Law Corner: Großer Bedarf an Interessenvertretung für kapitalmarktorientierte KMUs

Der Law Corner Beitrag von Ingo Wegerich, Rechtsanwalt und Partner, Luther Rechtsanwaltsgesellschaft mbH.

Mit dem Inkrafttreten der neuen EU-Prospektverordnung, mit dem voraussichtlich im Juli diesen Jahres zu rechnen ist, wird der EU-Wachstumsprospekt als neues Prospektformat eingeführt. Ziel ist es, insbesondere kleinen und mittleren Unternehmen (KMUs) den Zugang zu den Kapitalmärkten in der Union ganz erheblich zu erleichtern und die Kosten und den Verwaltungsaufwand für die Kapitalbeschaffung deutlich zu verringern.

Der EU-Wachstumsprospekt soll einen nur verkürzten Inhalt haben und aus spezieller (verkürzter) Zusammenfassung und Emittenten- und Wertpapierbeschreibung bestehen. Er hat eine standardisierte Aufmachung, ist in leicht verständlicher Sprache abgefasst und soll für den Emittenten leicht auszufüllen sein. Die Angaben sollen zudem in einer standardisierten Reihenfolge präsentiert werden. Die genaue Inhalt des Prospekts und die Reihenfolge der Angaben werden jedoch noch in zukünftigen Rechtsakten der Europäischen Kommission festgelegt.

Diese hat diesbezüglich bereits die Europäische Wertpapier- und Marktaufsichtsbehörde (ESMA) beauftragt, die Angaben festzulegen, die in einen EU-Wachstumsprospekt für KMUs aufzunehmen sind und auch die Reihenfolge, wie diese präsentiert werden sollen. Bei der Festlegung der Angaben soll sich die ESMA nicht von bestehenden Prospektstandards leiten lassen, sondern zunächst in einem „Bottom-up-Ansatz“ jene Dokumente berücksichtigen, die beispielsweise für die Zulassung der Wertpapiere von KMUs im Freiverkehr erforderlich sind.

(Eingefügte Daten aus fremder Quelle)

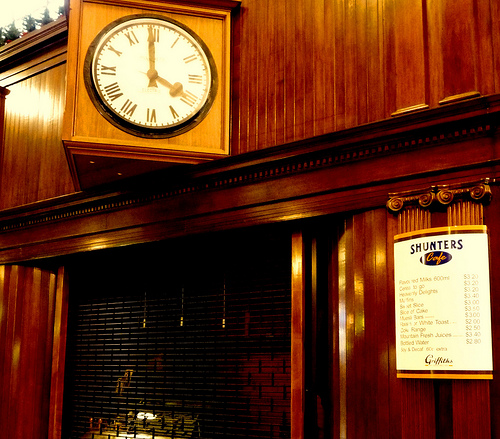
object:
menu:
[392, 225, 493, 380]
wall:
[226, 0, 500, 156]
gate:
[52, 256, 287, 438]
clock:
[81, 13, 218, 140]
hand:
[144, 25, 159, 88]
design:
[267, 135, 320, 180]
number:
[145, 107, 158, 123]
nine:
[99, 62, 121, 76]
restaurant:
[0, 0, 500, 432]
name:
[409, 238, 466, 254]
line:
[392, 224, 487, 243]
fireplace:
[84, 394, 211, 439]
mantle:
[0, 124, 496, 235]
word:
[407, 239, 464, 255]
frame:
[82, 14, 220, 140]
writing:
[397, 273, 484, 355]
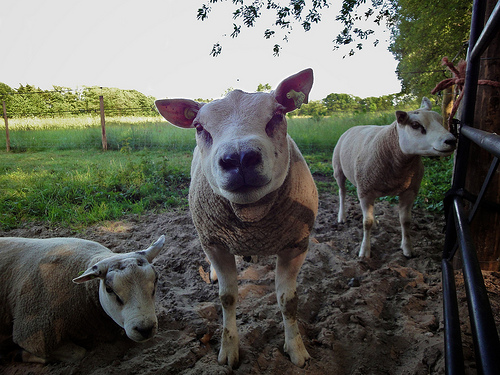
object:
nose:
[134, 322, 156, 339]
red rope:
[431, 56, 500, 138]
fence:
[1, 91, 181, 152]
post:
[99, 95, 107, 153]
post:
[0, 100, 12, 153]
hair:
[112, 254, 149, 271]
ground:
[374, 290, 420, 338]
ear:
[72, 263, 106, 285]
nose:
[217, 150, 263, 172]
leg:
[273, 261, 300, 338]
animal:
[328, 101, 456, 260]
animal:
[154, 67, 314, 368]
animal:
[0, 235, 165, 375]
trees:
[0, 0, 500, 129]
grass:
[53, 115, 427, 130]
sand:
[3, 182, 498, 372]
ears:
[391, 108, 411, 129]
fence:
[439, 0, 500, 370]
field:
[0, 113, 432, 375]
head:
[73, 235, 183, 342]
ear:
[154, 98, 201, 127]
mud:
[277, 290, 298, 322]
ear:
[267, 68, 314, 117]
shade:
[0, 114, 500, 375]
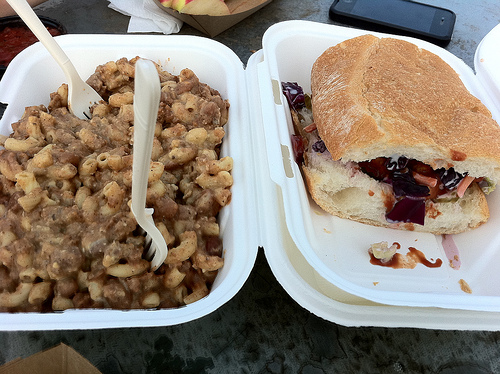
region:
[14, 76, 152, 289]
the food is brown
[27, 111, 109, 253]
the food is brown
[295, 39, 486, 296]
sandwich in a to-go box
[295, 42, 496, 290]
a piece of sandwich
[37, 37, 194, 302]
forks on the food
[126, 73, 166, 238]
this is a fork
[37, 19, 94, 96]
this is a fork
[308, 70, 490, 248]
this is a sandwitch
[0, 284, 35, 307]
this is a piece of macoroni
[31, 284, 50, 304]
this is a piece of macoroni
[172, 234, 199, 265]
this is a piece of macoroni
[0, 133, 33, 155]
this is a piece of macoroni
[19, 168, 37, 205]
this is a piece of macoroni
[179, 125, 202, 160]
this is a piece of macoroni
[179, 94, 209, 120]
this is a piece of macoroni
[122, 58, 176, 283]
white plastic fork in some food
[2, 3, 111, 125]
white plastic fork in some food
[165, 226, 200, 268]
small piece of cooked macaroni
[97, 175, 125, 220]
small piece of cooked macaroni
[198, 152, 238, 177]
small piece of cooked macaroni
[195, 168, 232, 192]
small piece of cooked macaroni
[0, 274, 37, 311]
small piece of cooked macaroni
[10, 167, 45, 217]
small piece of cooked macaroni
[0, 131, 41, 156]
small piece of cooked macaroni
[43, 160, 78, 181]
small piece of cooked macaroni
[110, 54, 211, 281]
a plastic fork stuck in food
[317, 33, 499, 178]
the top bread piece of a sandwich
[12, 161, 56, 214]
a piece of macaroni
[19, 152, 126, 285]
a casserole with noodles and meat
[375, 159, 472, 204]
meat in a sauce as part of a sandwich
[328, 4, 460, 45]
a black smartphone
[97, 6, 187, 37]
a white paper napkin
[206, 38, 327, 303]
a styrofoam box for carrying food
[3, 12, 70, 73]
sauce in black plastic dish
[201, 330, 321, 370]
a marble tabletop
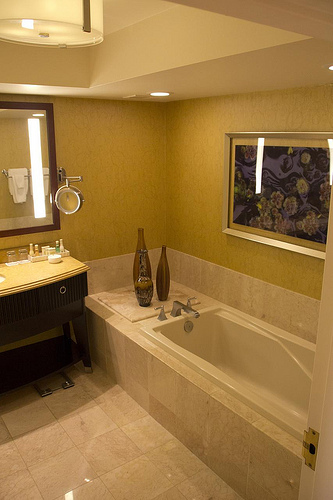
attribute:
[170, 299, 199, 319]
faucet — silver, bathtub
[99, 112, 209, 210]
wall — yellow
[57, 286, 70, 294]
handle — silver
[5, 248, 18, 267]
glass — clear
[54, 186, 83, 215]
mirror — bathroom, round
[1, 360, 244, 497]
floor — bathroom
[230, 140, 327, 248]
artwork — framed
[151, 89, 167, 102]
light — round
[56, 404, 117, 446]
tile — beige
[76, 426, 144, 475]
tile — beige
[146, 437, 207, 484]
tile — beige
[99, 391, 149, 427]
tile — beige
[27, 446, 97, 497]
tile — beige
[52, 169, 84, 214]
mirror — bathroom, mounted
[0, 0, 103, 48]
light — round, hanging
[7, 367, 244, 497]
tiles — square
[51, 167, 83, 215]
mirror — round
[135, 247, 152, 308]
brown vase — tall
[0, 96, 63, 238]
mirror — Wood framed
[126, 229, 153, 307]
vase — tall, brown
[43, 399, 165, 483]
floor — shiny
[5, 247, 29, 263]
glasses — clear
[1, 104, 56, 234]
mirror — framed, brown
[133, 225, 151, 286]
vase — decoration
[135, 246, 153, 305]
vase — decoration, decorative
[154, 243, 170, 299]
vase — decoration, tall, brown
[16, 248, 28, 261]
glass — clear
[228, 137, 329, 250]
border — yellow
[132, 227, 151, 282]
vase — decorative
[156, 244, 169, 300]
vase — decorative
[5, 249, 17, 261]
glass — upside down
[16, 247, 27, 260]
glass — upside down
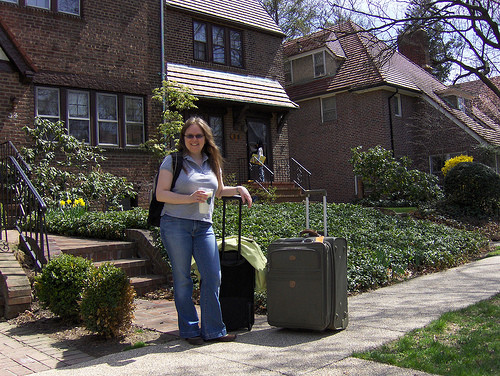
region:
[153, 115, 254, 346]
a girl is standing.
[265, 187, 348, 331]
a suitcase on the ground.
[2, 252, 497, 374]
a cement side walk.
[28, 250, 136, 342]
two small green bushes.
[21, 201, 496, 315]
an ivy gound cover.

LUTHERDie ESMA soll weiter sicherstellen, dass keine Informationen aufzunehmen sind, die für KMUs kostenintensiv sind, aber lediglich einen geringen zusätzlichen Wert für Anleger bieten. Darüber hinaus soll durch die Schaffung von verschiedenen Informationskatalogen und Überschriften den Unternehmen möglich sein, ohne oder nur mit geringer fremder Hilfe einen Prospekt zu erstellen. Die ESMA wird diesbezüglich die Marktteilnehmer öffentlich konsultieren und ihre Meinung einholen. Die öffentliche Konsultation wird für den Sommer erwartet. Wie die Ausgestaltung des EU-Wachstumsprospekts im Einzelnen ausfallen wird, ist somit noch in großen Teilen offen.

Hier könnte es auch negative Überraschungen geben: So schlug beispielsweise auf einem Workshop der Europäischen Kommission zur Umsetzung des neuen Prospektformats in Brüssel am 29. März – auf dem kein KMU vertreten war – eine Teilnehmerin des Expertenpanels vor, dass zukünftig für KMU-Prospekte aufgrund der besseren Vergleichbarkeit ausschließlich International Financial Reporting Standards (IFRS) vorgesehen werden sollten und nationale Standards wie Jahresabschlüsse nach HGB nicht mehr. Sollten jedoch KMUs zukünftig nach IFRS bilanzieren müssen, wäre dies für viele Mittelständler mit erheblichen Mehr- und Umstellungskosten verbunden. Damit würde das genaue Gegenteil erreicht werden, was die Initiative zur Kapitalmarktunion eigentlich bezweckt hat: Kosten für KMUs zu minimieren und den Kapitalmarktzugang zu erleichtern.